**What is required:** Write every line of the following listing exactly as it reads.
#####
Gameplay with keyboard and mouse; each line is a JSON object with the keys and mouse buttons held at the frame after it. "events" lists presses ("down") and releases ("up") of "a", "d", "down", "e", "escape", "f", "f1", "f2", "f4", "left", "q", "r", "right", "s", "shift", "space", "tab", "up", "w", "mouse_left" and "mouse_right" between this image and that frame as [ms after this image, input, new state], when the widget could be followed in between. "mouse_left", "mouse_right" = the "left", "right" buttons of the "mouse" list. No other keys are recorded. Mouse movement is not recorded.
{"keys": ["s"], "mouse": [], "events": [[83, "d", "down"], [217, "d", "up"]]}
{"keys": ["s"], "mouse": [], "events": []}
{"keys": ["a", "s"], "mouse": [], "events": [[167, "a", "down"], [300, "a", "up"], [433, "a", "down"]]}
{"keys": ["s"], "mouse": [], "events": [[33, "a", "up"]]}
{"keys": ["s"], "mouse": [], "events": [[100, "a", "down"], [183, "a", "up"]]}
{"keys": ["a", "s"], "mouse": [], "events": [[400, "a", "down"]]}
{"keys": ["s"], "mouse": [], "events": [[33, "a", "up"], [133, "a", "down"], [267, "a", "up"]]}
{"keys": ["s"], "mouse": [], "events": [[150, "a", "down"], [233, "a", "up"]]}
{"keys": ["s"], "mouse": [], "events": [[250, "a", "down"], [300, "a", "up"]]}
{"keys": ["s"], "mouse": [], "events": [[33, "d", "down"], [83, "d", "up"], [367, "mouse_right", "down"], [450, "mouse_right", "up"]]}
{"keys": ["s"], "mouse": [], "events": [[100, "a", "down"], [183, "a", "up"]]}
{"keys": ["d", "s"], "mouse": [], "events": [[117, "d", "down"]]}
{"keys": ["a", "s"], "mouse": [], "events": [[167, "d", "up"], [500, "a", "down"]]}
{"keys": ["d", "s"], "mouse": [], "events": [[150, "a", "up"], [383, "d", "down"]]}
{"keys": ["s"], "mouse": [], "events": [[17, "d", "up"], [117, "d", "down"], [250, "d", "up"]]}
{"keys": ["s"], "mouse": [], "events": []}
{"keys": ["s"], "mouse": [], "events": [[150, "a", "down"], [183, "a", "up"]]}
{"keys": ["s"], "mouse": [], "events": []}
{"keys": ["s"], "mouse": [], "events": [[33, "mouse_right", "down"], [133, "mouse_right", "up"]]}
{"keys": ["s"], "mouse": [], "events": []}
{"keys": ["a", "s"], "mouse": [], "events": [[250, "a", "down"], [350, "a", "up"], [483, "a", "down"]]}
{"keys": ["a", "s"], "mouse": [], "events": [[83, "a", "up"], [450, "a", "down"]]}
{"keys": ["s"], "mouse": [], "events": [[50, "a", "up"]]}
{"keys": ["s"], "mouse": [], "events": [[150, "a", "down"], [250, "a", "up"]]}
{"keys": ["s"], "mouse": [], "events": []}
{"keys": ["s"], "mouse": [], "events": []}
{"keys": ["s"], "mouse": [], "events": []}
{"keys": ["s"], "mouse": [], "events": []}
#####
**Reply to the task:**
Gameplay with keyboard and mouse; each line is a JSON object with the keys and mouse buttons held at the frame after it. "events" lists presses ("down") and releases ("up") of "a", "d", "down", "e", "escape", "f", "f1", "f2", "f4", "left", "q", "r", "right", "s", "shift", "space", "tab", "up", "w", "mouse_left" and "mouse_right" between this image and that frame as [ms after this image, input, new state], when the widget could be followed in between. "mouse_left", "mouse_right" = the "left", "right" buttons of the "mouse" list. No other keys are recorded. Mouse movement is not recorded.
{"keys": ["s"], "mouse": [], "events": [[83, "d", "down"], [217, "d", "up"]]}
{"keys": ["s"], "mouse": [], "events": []}
{"keys": ["a", "s"], "mouse": [], "events": [[167, "a", "down"], [300, "a", "up"], [433, "a", "down"]]}
{"keys": ["s"], "mouse": [], "events": [[33, "a", "up"]]}
{"keys": ["s"], "mouse": [], "events": [[100, "a", "down"], [183, "a", "up"]]}
{"keys": ["a", "s"], "mouse": [], "events": [[400, "a", "down"]]}
{"keys": ["s"], "mouse": [], "events": [[33, "a", "up"], [133, "a", "down"], [267, "a", "up"]]}
{"keys": ["s"], "mouse": [], "events": [[150, "a", "down"], [233, "a", "up"]]}
{"keys": ["s"], "mouse": [], "events": [[250, "a", "down"], [300, "a", "up"]]}
{"keys": ["s"], "mouse": [], "events": [[33, "d", "down"], [83, "d", "up"], [367, "mouse_right", "down"], [450, "mouse_right", "up"]]}
{"keys": ["s"], "mouse": [], "events": [[100, "a", "down"], [183, "a", "up"]]}
{"keys": ["d", "s"], "mouse": [], "events": [[117, "d", "down"]]}
{"keys": ["a", "s"], "mouse": [], "events": [[167, "d", "up"], [500, "a", "down"]]}
{"keys": ["d", "s"], "mouse": [], "events": [[150, "a", "up"], [383, "d", "down"]]}
{"keys": ["s"], "mouse": [], "events": [[17, "d", "up"], [117, "d", "down"], [250, "d", "up"]]}
{"keys": ["s"], "mouse": [], "events": []}
{"keys": ["s"], "mouse": [], "events": [[150, "a", "down"], [183, "a", "up"]]}
{"keys": ["s"], "mouse": [], "events": []}
{"keys": ["s"], "mouse": [], "events": [[33, "mouse_right", "down"], [133, "mouse_right", "up"]]}
{"keys": ["s"], "mouse": [], "events": []}
{"keys": ["a", "s"], "mouse": [], "events": [[250, "a", "down"], [350, "a", "up"], [483, "a", "down"]]}
{"keys": ["a", "s"], "mouse": [], "events": [[83, "a", "up"], [450, "a", "down"]]}
{"keys": ["s"], "mouse": [], "events": [[50, "a", "up"]]}
{"keys": ["s"], "mouse": [], "events": [[150, "a", "down"], [250, "a", "up"]]}
{"keys": ["s"], "mouse": [], "events": []}
{"keys": ["s"], "mouse": [], "events": []}
{"keys": ["s"], "mouse": [], "events": []}
{"keys": ["s"], "mouse": [], "events": []}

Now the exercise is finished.